Hidden Layer Activation Functions
This blog introduces three most commonly used activation functions in hidden layers: Rectified Linear Activation (ReLU), Logistic (Sigmoid) and Hyperbolic Tangent (Tanh).
Sigmoid
The sigmoid activation function, σ(z) = 1/(1+exp(-z)), is also called the logistic function. Logistic function has a well-defined nonzero derivative everywhere, allowing Gradient Descent to make some progress at every step. The function takes any real value as input and outputs values in the range 0 to 1. The larger the input (more positive), the closer the output value will be to 1.0, whereas the smaller the input (more negative), the closer the output will be to 0.0.
Tanh
The hyperbolic tangent function, tanh(z) = 2σ(2z)-1, is S-shaped, continuous, and differentiable, but its output value ranges from -1 to 1 instead of 0 to 1 in the case of the logistic function. That range tends to make each layer’s output more or less centered around 0 at the beginning of training, which often helps speed up convergence.
ReLU
The ReLU (Rectified Linear Unit) function, ReLU(z) = max(0, z), is perhaps the most common function used for hidden layers. It is common because it is both simple to implement and effective at overcoming the limitations of other popular activation functions, such as Sigmoid and Tanh. Specifically, it is less susceptible to vanishing gradients that prevent deep models from being trained, although it can suffer from other problems like saturated or dead units.

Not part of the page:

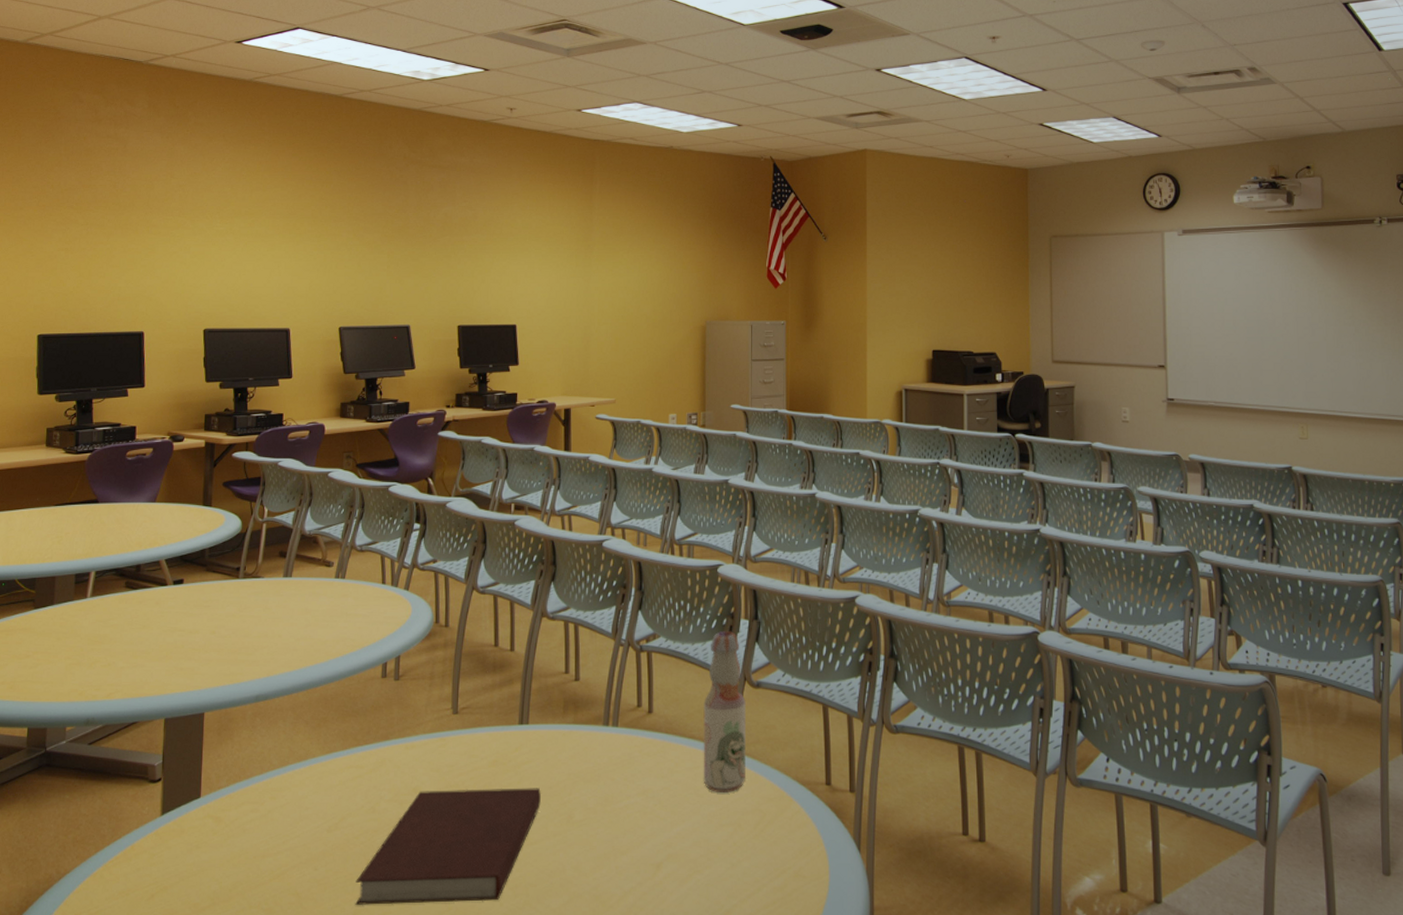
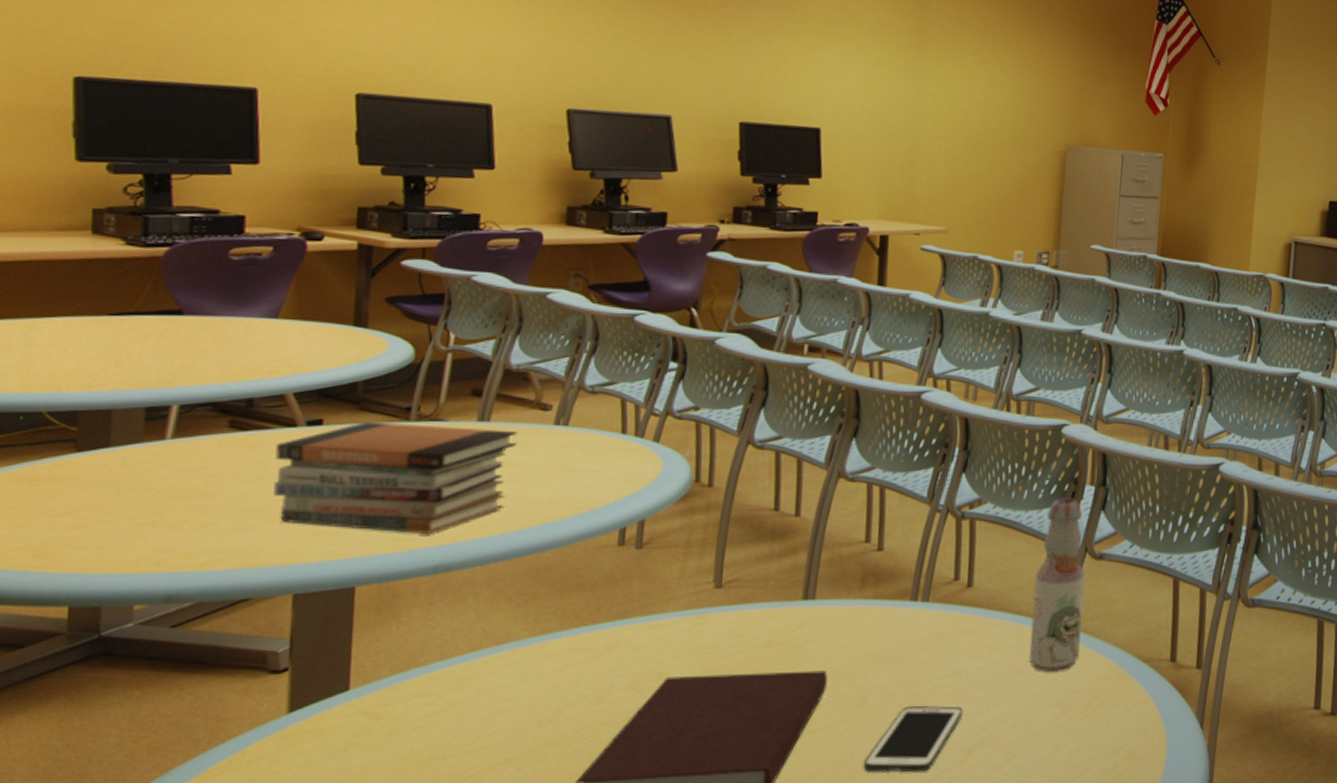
book stack: none [153,579,310,670] -> present [274,421,517,535]
cell phone: none [573,821,651,884] -> present [863,705,964,773]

The ReLU function is continuous but unfortunately not differentiable at z = 0. In practice, however, it works very well and has the advantage of being fast to compute, so it has become the default. Most importantly, the fact that it does not have a maximum output value helps reduce some issues during Gradient Descent.
How to Choose
Both the sigmoid and Tanh functions can make the model more susceptible to problems during training, via the so-called vanishing gradients problem. The activation function used in hidden layers is typically chosen based on the type of neural network architecture.
Modern neural network models with common architectures, i.e., MLP (Multilayer Perceptron) and CNN (Convolutional Neural Network), will make use of the ReLU activation function, or extensions. RNN (Recurrent Neural Network) commonly uses Tanh or sigmoid activation functions, or even both. The LSTM (Long Short-term Memory) network commonly uses the Sigmoid activation for recurrent connections and the Tanh activation for output.